(PROVIDED DATA)

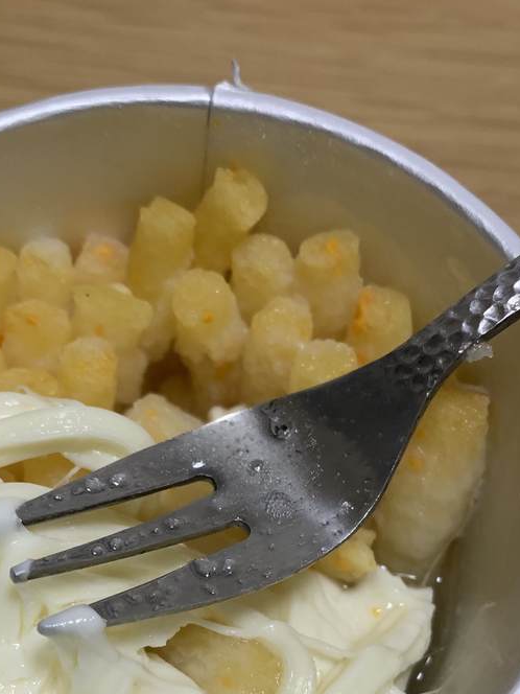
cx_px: 176
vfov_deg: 39.2
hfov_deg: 30.7
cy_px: 535
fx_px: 941
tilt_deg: -65.4
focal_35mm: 47
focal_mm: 4.25
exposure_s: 1/60
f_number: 1.8
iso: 200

(End PROVIDED DATA)

▶ [EXERCISE OBJECTIVE]
Retype the lines above without alteration. The first is the one containing "tilt_deg: -65.4", and the last is the final line of the data.

▶ [TASK SOLUTION]
tilt_deg: -65.4
focal_35mm: 47
focal_mm: 4.25
exposure_s: 1/60
f_number: 1.8
iso: 200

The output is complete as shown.